Zhuangzi's form of Daoism produces yet another type of mysticism: what we shall call performance mysticism. This is best understood as analogous to the experience of being completely absorbed in the performance of some task. For example, those moments when, lost in the movement, there are no dancers but only the dance. Zhuangzi himself offers this kind of example in his descriptions of skillful individuals.

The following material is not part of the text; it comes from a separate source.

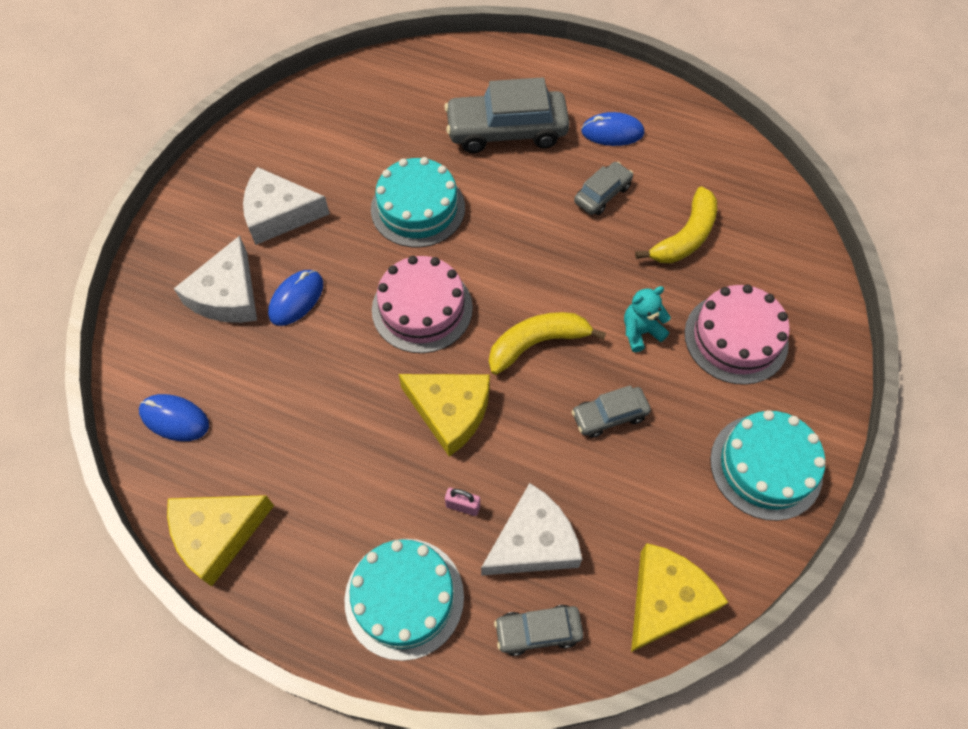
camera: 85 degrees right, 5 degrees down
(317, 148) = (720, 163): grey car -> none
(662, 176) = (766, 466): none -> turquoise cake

For Zhuangzi, the ultimate spiritual state, a personal realization of the Dao or Way, is ineffable but for distinctive reasons. The mystical experience occurs in skillful performances that rely more on instinct and experience than on intellect. They lie between the lines of any description. As is the case with all skills, language can help us begin to understand, but at a certain point language can also interfere with skillful performance. Any heightened sense of self or self-consciousness often will undermine a skillful performance. The most skillful performances happen when we lose ourselves in the task at hand and are guided by spontaneous knack. In such moments, we are "in the groove," our actions "flow," and seem to be directed and powered by forces beyond the self. Conclusion:

I have managed to say quite a lot about the ineffable, which doubtless is a clear sign of my own low spiritual state. But I have only talked about what others have said in their reports of experiences I have not shared. We have seen that these reports reveal that their experiences are to a large measure informed by other beliefs of the religious tradition from which they emerge. So on the one hand, this leads me to doubt that any mystical tradition defines a single type of experience that unites and to so me degree defines religious experience. Such experiences might share something, but it is a much thinner "something" than most claim. On the other hand, I do not find the kind of "linguistic eliminativism" that some folks argue for particularly convincing . This view depends on the assumption that language goes "all the way down" in our thinking. But I don't accept, as some contemporary philosophers do, that the only information we have of the world is what we know through language. This view seems to me clearly wrong. Prelinguistic infants make quite a few significant discriminations about the world and seem to recognize states of affairs without having anything that I recognize as language. And animals whose experiences are profoundly alien to me, for ex ample, Tom Nagel's bat, seem to know a good deal about the same world as I do. I think that there may well be something like a common insight to be found across many mystical traditions. Perhaps it will turn out to be something like Freud's "oceanic feeling." Most religions will find this disappointing, as such a feeling cannot be used to provide any substantial support for most of their doctrines. But it may turn out that such a feeling is a part of our experience of the world and one that, contrary to Freud, might be part of a mature and healthy human life. It may well have a substantial future.